There’s an old oak tree down on Miss Frances’s farm that requires more than a few minutes of inspection every time you lay eyes on it. You need to be a good 100 feet away from the thing to see its top, and when you sidle your back next to the massive trunk and tilt your head up, not one speck of the sky trickles through the gnarled branches and acorn laden leaves. It’s one of those natural wonders that makes you feel small in all sorts of ways.
“I figger that tree’s been aroun’ longer than anyone’s been by to see it,” Miss Frances notes, turning subtly in her rusted metal rocker to deposit a lip full of brown spittle into a 7Up bottle she’s been carrying around. She’s 91, her face wrinkled by too many years working the farm in the hot Georgia sun, yet still more than able to climb up on the old blue Ford International tractor and bush hog the property when it needs it. “How many years old you think that tree is?”

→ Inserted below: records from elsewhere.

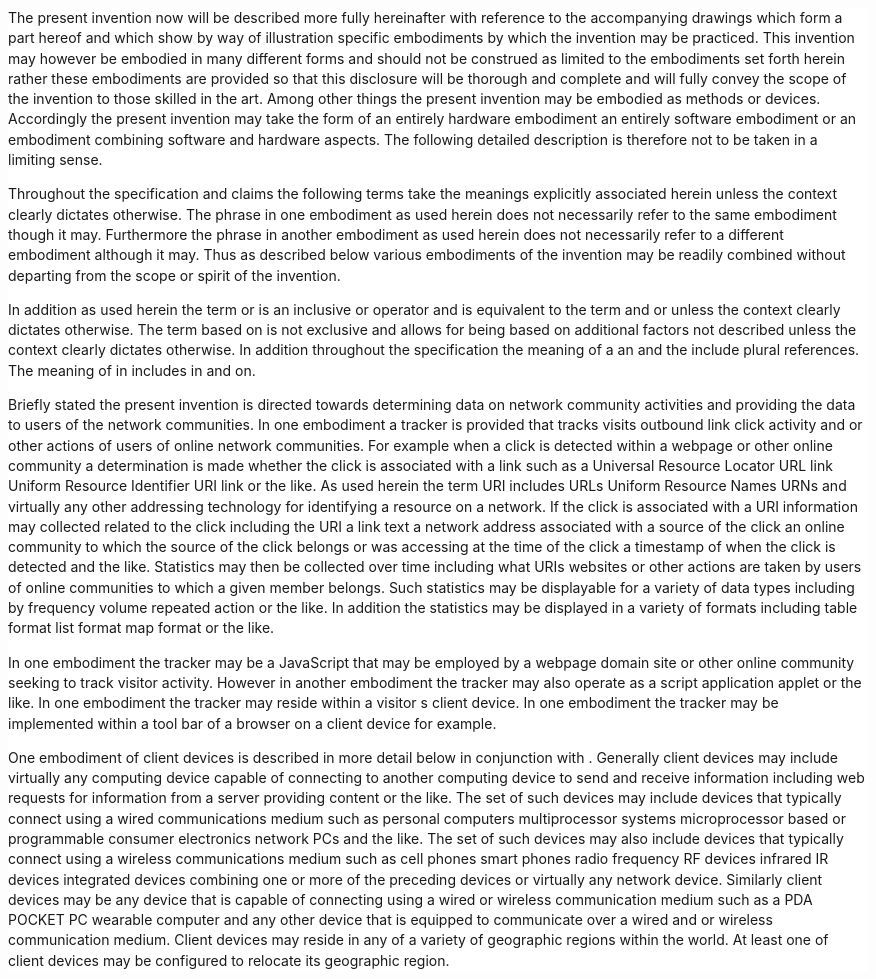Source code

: The present invention now will be described more fully hereinafter with reference to the accompanying drawings which form a part hereof and which show by way of illustration specific embodiments by which the invention may be practiced. This invention may however be embodied in many different forms and should not be construed as limited to the embodiments set forth herein rather these embodiments are provided so that this disclosure will be thorough and complete and will fully convey the scope of the invention to those skilled in the art. Among other things the present invention may be embodied as methods or devices. Accordingly the present invention may take the form of an entirely hardware embodiment an entirely software embodiment or an embodiment combining software and hardware aspects. The following detailed description is therefore not to be taken in a limiting sense.

Throughout the specification and claims the following terms take the meanings explicitly associated herein unless the context clearly dictates otherwise. The phrase in one embodiment as used herein does not necessarily refer to the same embodiment though it may. Furthermore the phrase in another embodiment as used herein does not necessarily refer to a different embodiment although it may. Thus as described below various embodiments of the invention may be readily combined without departing from the scope or spirit of the invention.

In addition as used herein the term or is an inclusive or operator and is equivalent to the term and or unless the context clearly dictates otherwise. The term based on is not exclusive and allows for being based on additional factors not described unless the context clearly dictates otherwise. In addition throughout the specification the meaning of a an and the include plural references. The meaning of in includes in and on. 

Briefly stated the present invention is directed towards determining data on network community activities and providing the data to users of the network communities. In one embodiment a tracker is provided that tracks visits outbound link click activity and or other actions of users of online network communities. For example when a click is detected within a webpage or other online community a determination is made whether the click is associated with a link such as a Universal Resource Locator URL link Uniform Resource Identifier URI link or the like. As used herein the term URI includes URLs Uniform Resource Names URNs and virtually any other addressing technology for identifying a resource on a network. If the click is associated with a URI information may collected related to the click including the URI a link text a network address associated with a source of the click an online community to which the source of the click belongs or was accessing at the time of the click a timestamp of when the click is detected and the like. Statistics may then be collected over time including what URIs websites or other actions are taken by users of online communities to which a given member belongs. Such statistics may be displayable for a variety of data types including by frequency volume repeated action or the like. In addition the statistics may be displayed in a variety of formats including table format list format map format or the like.

In one embodiment the tracker may be a JavaScript that may be employed by a webpage domain site or other online community seeking to track visitor activity. However in another embodiment the tracker may also operate as a script application applet or the like. In one embodiment the tracker may reside within a visitor s client device. In one embodiment the tracker may be implemented within a tool bar of a browser on a client device for example.

One embodiment of client devices is described in more detail below in conjunction with . Generally client devices may include virtually any computing device capable of connecting to another computing device to send and receive information including web requests for information from a server providing content or the like. The set of such devices may include devices that typically connect using a wired communications medium such as personal computers multiprocessor systems microprocessor based or programmable consumer electronics network PCs and the like. The set of such devices may also include devices that typically connect using a wireless communications medium such as cell phones smart phones radio frequency RF devices infrared IR devices integrated devices combining one or more of the preceding devices or virtually any network device. Similarly client devices may be any device that is capable of connecting using a wired or wireless communication medium such as a PDA POCKET PC wearable computer and any other device that is equipped to communicate over a wired and or wireless communication medium. Client devices may reside in any of a variety of geographic regions within the world. At least one of client devices may be configured to relocate its geographic region.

I’m tempted just to take wild guess, say 150 years or so and sit in the peaceful contemplation that would surely follow. But before I can get it out, Tucker says “Dad, can’t we figure it out? Isn’t there some formula or something online?” He comes over and takes my phone, and without prodding, Tess seems to know she’s going to need to find something to wrap around the circumference of the trunk. I look over at Miss Frances and shrug my shoulders, and she gives me a smile in the midst of her gentle rocking.

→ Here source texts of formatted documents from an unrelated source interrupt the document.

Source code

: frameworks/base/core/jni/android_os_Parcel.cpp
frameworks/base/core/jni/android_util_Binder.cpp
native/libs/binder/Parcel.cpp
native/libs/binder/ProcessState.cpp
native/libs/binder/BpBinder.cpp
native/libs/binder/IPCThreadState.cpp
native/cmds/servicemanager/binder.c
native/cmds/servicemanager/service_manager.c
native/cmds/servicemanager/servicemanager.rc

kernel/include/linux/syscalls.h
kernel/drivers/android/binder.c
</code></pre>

“I think there’s some string hangin’ in the old coop,” she half yells to Tess as she points the 7Up bottle in the general direction. Tess pulls back the wood frame door to the cage, seems to bat some cobwebs aside and carefully reaches in among the loose hanging chicken wire as I wonder when her last tetanus shot was. She pulls out a yellowing loop of rope and runs toward the tree. “You have to wrap it six feet up the trunk,” Miss Francis says. “See if you can reach it up thar.” I approach to help, but Tess shoos me away. She’s 13 now. She can do it. And somehow, she does, walking the rope around the bottom of the trunk before shimmying it up with both hands until they’re over her head, marking the length with her fingers, letting go, and then laying the rope out in front of us so we can pace it off.
“I think I found it Dad,” Tucker says, looking up from the phone as I’m toe-heeling next to the rope, “but it says we need to have the width in centimeters.” I’m thinking they should know the conversion (don’t they learn that in school?) and I can see Tess trying to call it up to do the math. But by the time I get to 15 paces down the rope, Tucker says, “Nevermind, here it is in English.” I have to chuckle.
I let the kids do the calculating, and it turns out that the old oak is almost 200 years old, give or take a decade. Might even have been born in the 18th Century. “Whoo-wee that’s an old ‘un,” Miss Frances states, craning her neck upward. I look at her, then back up at it and for a second try to imagine the storms, the heat, the drought, the stresses it’s survived, but 200 years is hard to fathom. There’s not a dead branch on the thing that I can see. The tree, at least, will be here a few decades longer. “Hey Dad,” Tess says, “maybe we can measure it again next year.”
“Absolutely,” I say, hoping we’ll get the chance.
Fabulous story – but even better – a fantastic memory making experience for Tucker and Tess. Self-directed learning is so cool. Thank you for sharing.
Can I call dibbs on Tess and Tucker? I want curious kids like this in my classes! 🙂
This is a fantastic story of real learning taking place! My favorite aspect is how you, in the teacher role, simply set up the situation, ignited their intellectual curiosity, and allowed the children to independently explore and discover. True learning experiences like this one are what every child needs in their education!